There was a legal right of poor relief which was linked to one's settled place of abode. In the 1601 Poor Law Act you became entitled to relief if you had been resident in a parish for a month. This had the effect of paupers being kept moving on - so that they did not acquire a right to poor relief funded by the parish rate payers. The Settlement Act of 1662 ruled that anyone entering a township and occupying a tenement worth less than £10 per annum might, within 40 days, be removed back to his parish of settlement. A child's place of settlement was that of his father until he was articled (which could happen when he was only 7), in which case his place of apprenticeship became his parish of settlement. Other persons became settled after a year living in the parish - and the annual hiring fairs (always on the same date) ensured that people were taken on for 364 days at a time!

Illegitimate children were settled where they were born, so it was not unknown for a poor woman in an advanced stage of pregnancy to be unceremoniously carted over the parish boundary by the Overseers of the Poor so that the child would be another parish's financial burden.
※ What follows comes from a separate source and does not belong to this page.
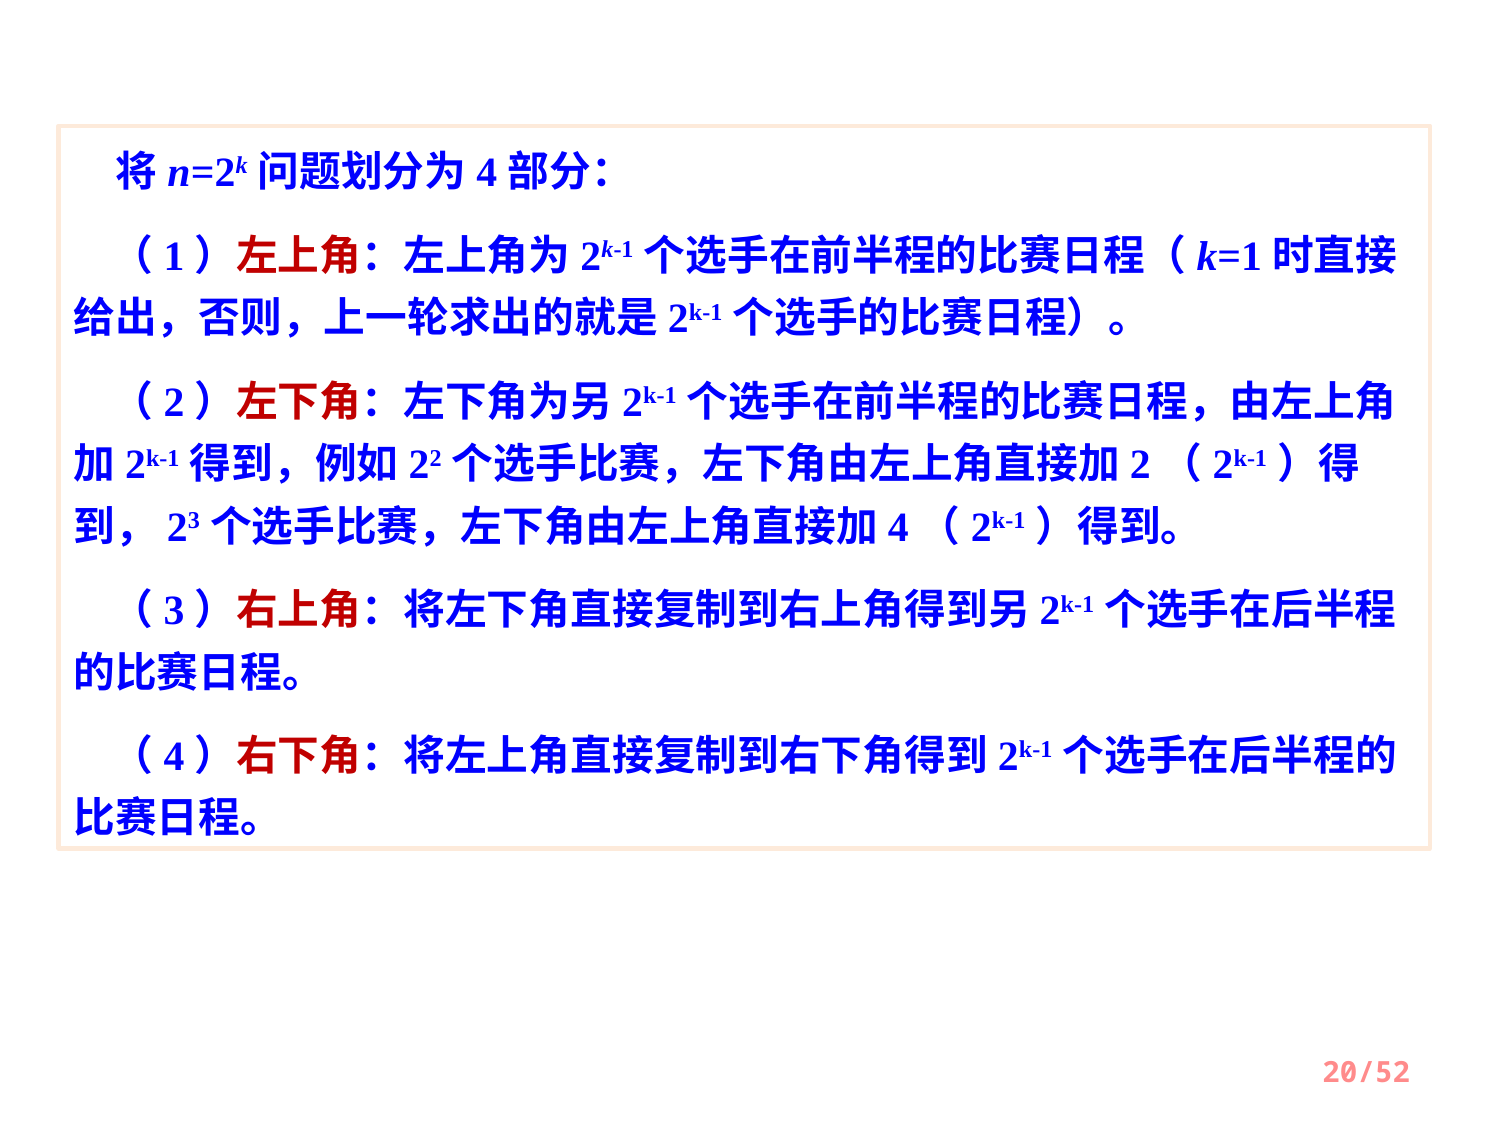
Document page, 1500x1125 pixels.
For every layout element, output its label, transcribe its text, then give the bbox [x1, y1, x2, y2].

text_box 将n=2k问题划分为4部分： （1）左上角：左上角为2k-1个选手在前半程的比赛日程（k=1时直接给出，否则，上一轮求出的就是2k-1个选手的比赛日程）。 （2）左下角：左下角为另2k-1个选手在前半程的比赛日程，由左上角加2k-1得到，例如22个选手比赛，左下角由左上角直接加2（2k-1）得到，23个选手比赛，左下角由左上角直接加4（2k-1）得到。 （3）右上角：将左下角直接复制到右上角得到另2k-1个选手在后半程的比赛日程。 （4）右下角：将左上角直接复制到右下角得到2k-1个选手在后半程的比赛日程。 [56, 124, 1432, 851]
slide_number 20/52 [1074, 1042, 1425, 1103]
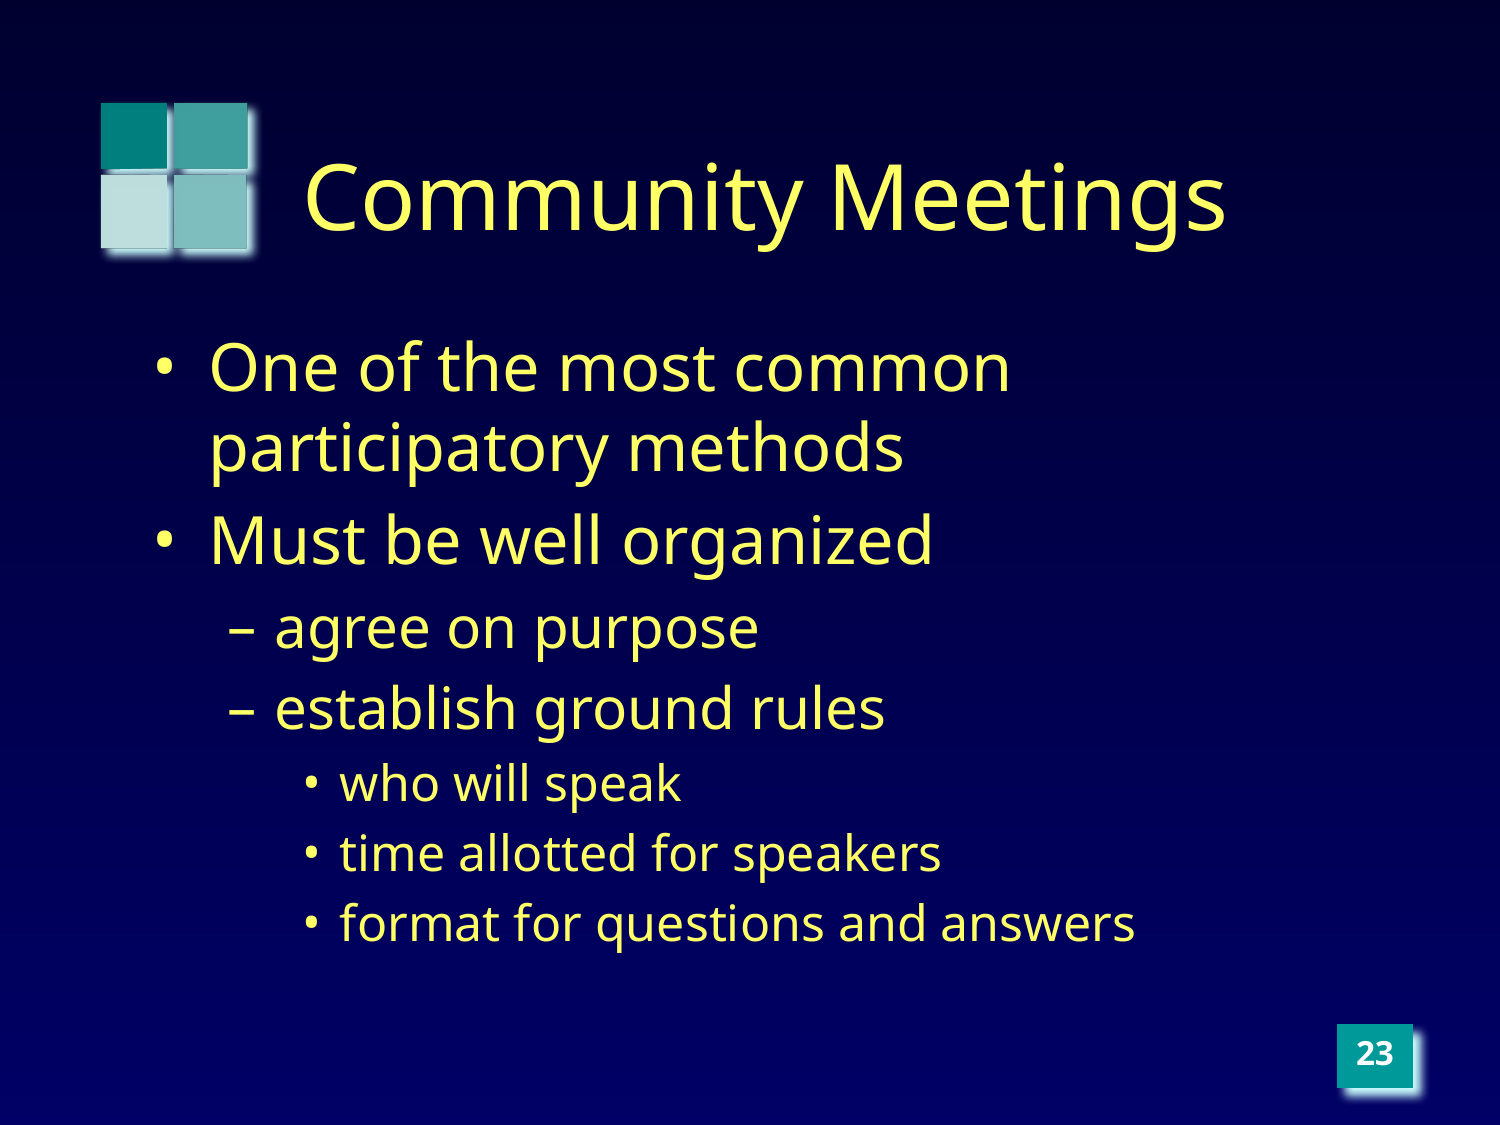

In 1697 settlement certificates were introduced, which were given to a pauper. This was written by the churchwardens of the settlement parish and given to the pauper. This allowed the pauper to move to another parish for temporary work, for instance harvest, and provided the temporary parish with documentation to allow the pauper's return should he become a liability on the parish funds.

in 1795 in became impossible for the Overseers to remove someone unless they had actually become chargeable on the parish, and while the Settlement Act was repealed in 1834 (under the Poor Law Amendment Act which introduced the Union Workhouses) the principle continued to operate until 1876.

Surviving information on Settlement, including Settlement Certificates and Removal Orders, can be found in county records offices such as HALS. Some cases will have gone to the Quarter Sessions while Overseers accounts and other parish documents may well document the act of removal.